Of the 2,000 factories in Vishwakarma Industrial Area, less than 50 have worker unions, Sher Singh claimed, as we sat talking over tea at the entrance to the factory. I asked him if he was hopeful that workers would get the wages they wanted. No, he said. GEM group may not employ contract workers in its main units – GEM Electromechanical Ltd and JLC Electro Met Ltd – but other units owned by the promoters of GEM group, he said, use contract labour who work at half of their salaries.

"They [contract workers] come from Bihar, Uttar Pradesh, Karnataka," Singh said. "They work for Rs 7,000 a month, while we make between Rs 16,000-Rs 20,000. The piece rate in those units comes to Rs 7, we have been told by the management, while at our factory it is Rs 17."

So what has kept GEM group from sacking its permanent workers and replacing them with cheaper contract labour? Could it be the law which, until recently, made it incumbent on factory owners to seek permission from the government before sacking more than 100 workers?

No, said Sher Singh. There are only 78 workers in GEM Electromechanical Ltd – well below the 100 threshold.

In his view, it is not the law which keeps the management from sacking the workers, as much as “Sethji’s sentimental attachment”.

“This is where his business started,” says Singh, speaking of Kamal Kishore Vaid, the founder of GEM Group. “He was an engineer who started this unit with one machine from Japan in 1970s. He used to stand alongside workers and toil on the shop floor. Ask Meher Chand, he’s been here since the start,” he said, pointing to a short, grey-haired man.

Meher Chand was scarcely 18 when he started work at Vaid’s factory. He described how Vaid made true copies of the machine from Japan and expanded the business. “Today, Sethji has made millions – which he deserves too – but all that Meher Chand has managed to buy is a motorcycle,” Singh intervened, at the end of the story.

Stagnant wages

Meher Chand, however, chose other reference points to evaluate his work life. “When I was starting out, I could have applied for a government job, but I opted for factory work, because it paid well," he said. "With overtime, my salary used to come to Rs 280, which was better than the earnings of government employees. Today, however, my friends who joined the government are getting Rs 35,000, while my salary has stagnated at Rs 20,000.”

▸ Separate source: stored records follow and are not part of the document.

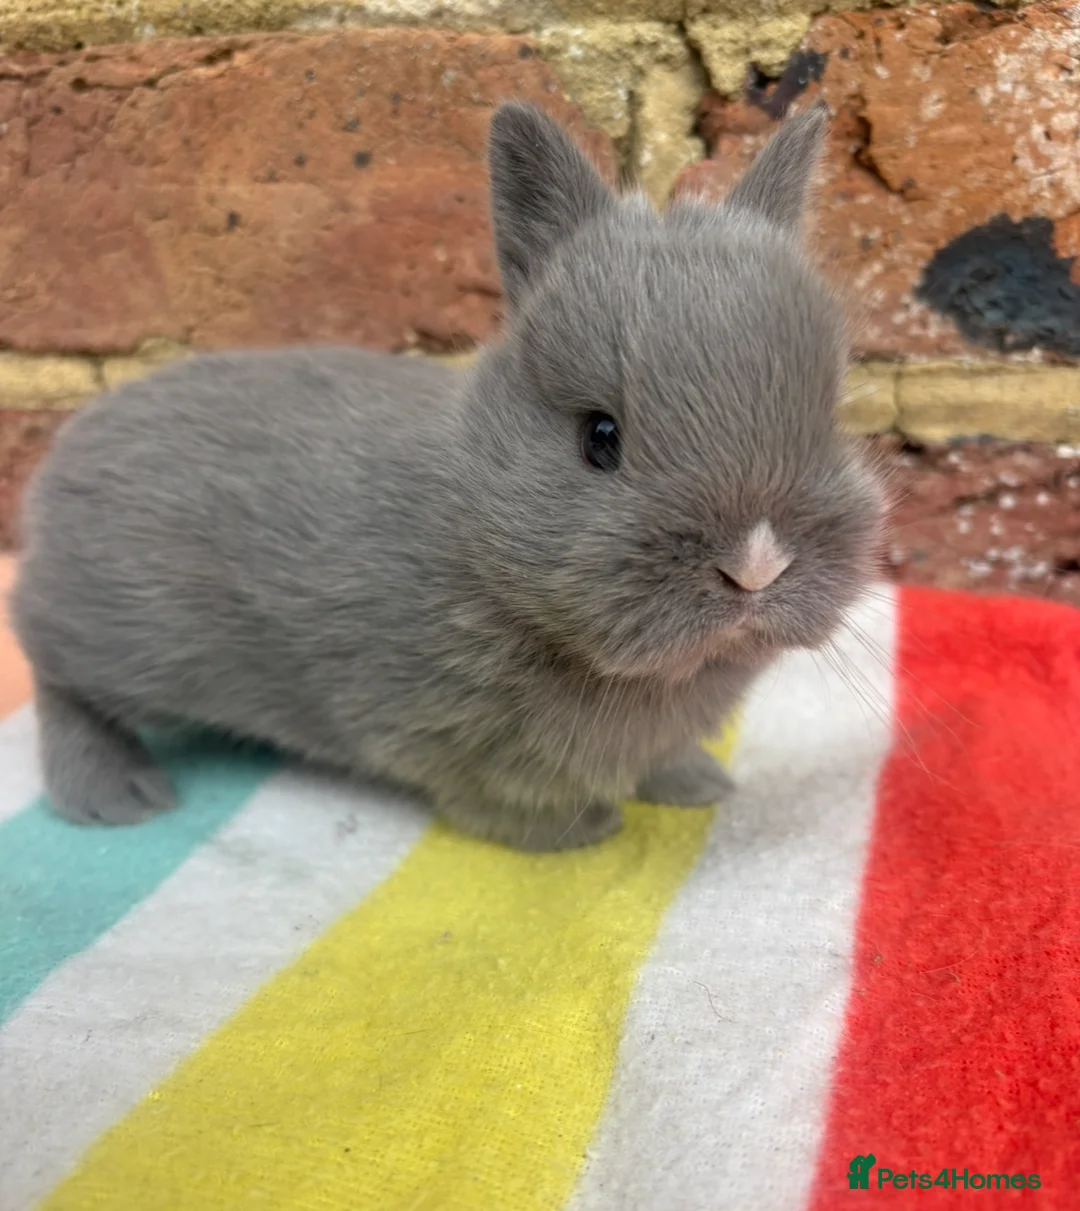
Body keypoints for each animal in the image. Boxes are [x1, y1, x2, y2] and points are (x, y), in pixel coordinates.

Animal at [11, 99, 885, 851]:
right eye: (600, 437)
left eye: (825, 417)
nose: (755, 566)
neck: (476, 524)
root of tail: (69, 449)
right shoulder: (439, 731)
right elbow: (492, 798)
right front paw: (580, 830)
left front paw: (699, 786)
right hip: (120, 637)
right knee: (55, 677)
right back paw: (117, 795)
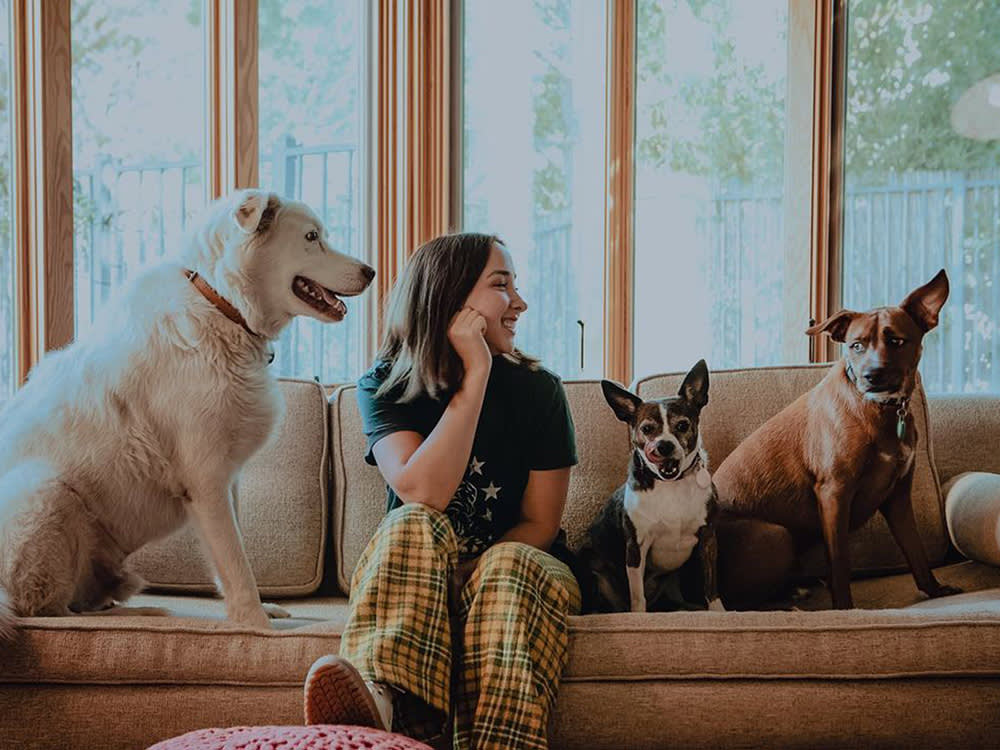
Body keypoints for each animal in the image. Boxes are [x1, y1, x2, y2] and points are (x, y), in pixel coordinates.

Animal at [0, 187, 376, 636]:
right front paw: (257, 626)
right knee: (49, 611)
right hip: (47, 491)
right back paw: (145, 615)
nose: (372, 272)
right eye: (311, 237)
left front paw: (260, 612)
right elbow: (236, 563)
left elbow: (233, 553)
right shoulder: (206, 478)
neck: (222, 307)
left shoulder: (225, 481)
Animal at [576, 362, 724, 612]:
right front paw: (639, 615)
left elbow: (711, 584)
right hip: (596, 570)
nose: (663, 446)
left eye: (682, 425)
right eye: (646, 429)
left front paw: (718, 611)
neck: (671, 484)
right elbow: (637, 595)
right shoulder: (636, 546)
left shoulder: (708, 538)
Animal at [712, 270, 960, 612]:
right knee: (742, 604)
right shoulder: (834, 492)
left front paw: (933, 590)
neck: (878, 408)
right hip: (776, 535)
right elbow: (840, 561)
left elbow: (916, 551)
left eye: (896, 340)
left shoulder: (898, 496)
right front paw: (844, 608)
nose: (871, 375)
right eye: (856, 345)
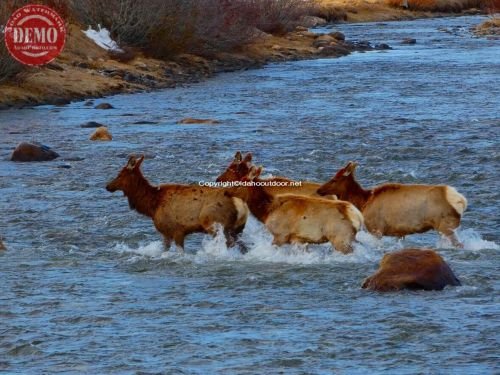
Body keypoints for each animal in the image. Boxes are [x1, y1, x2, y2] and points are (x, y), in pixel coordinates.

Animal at [105, 156, 248, 253]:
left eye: (120, 174)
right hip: (237, 229)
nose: (107, 186)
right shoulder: (167, 233)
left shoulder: (177, 229)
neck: (152, 205)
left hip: (213, 222)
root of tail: (239, 203)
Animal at [225, 166, 362, 254]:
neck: (266, 211)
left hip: (340, 239)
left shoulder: (280, 235)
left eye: (240, 182)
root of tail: (357, 217)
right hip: (350, 238)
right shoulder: (298, 239)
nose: (226, 191)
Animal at [318, 161, 466, 247]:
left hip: (445, 225)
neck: (364, 201)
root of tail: (460, 200)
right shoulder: (399, 232)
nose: (319, 190)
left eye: (334, 179)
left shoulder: (376, 228)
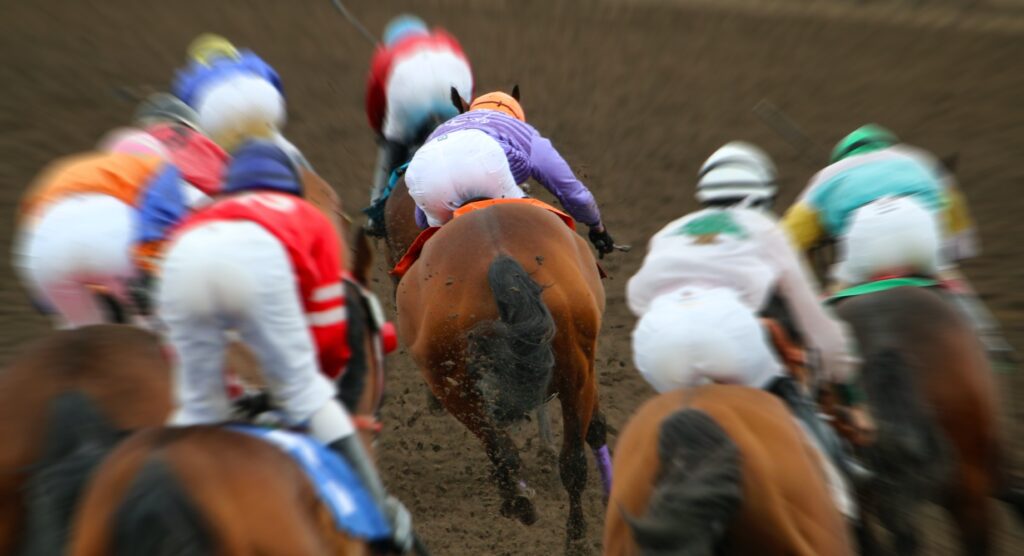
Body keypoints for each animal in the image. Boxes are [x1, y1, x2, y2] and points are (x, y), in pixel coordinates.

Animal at [395, 202, 606, 548]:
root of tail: (498, 256)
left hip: (451, 385)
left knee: (503, 448)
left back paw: (520, 504)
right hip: (575, 376)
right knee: (572, 462)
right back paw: (573, 538)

What’s worse, he says, is that the younger people in his village, Akeda Dongar, which lies adjacent to the industrial area, are no longer getting jobs. “The contract work they get is low-paid and uncertain,” he said. “They are into selling their ancestral land, which in any case is no longer yielding the same yields due to industrial pollution.”

His eldest son is now coming of age and his worries are mounting. “I'll probably open a small shop for him," said Meher Chand. "The future is not bright for our children."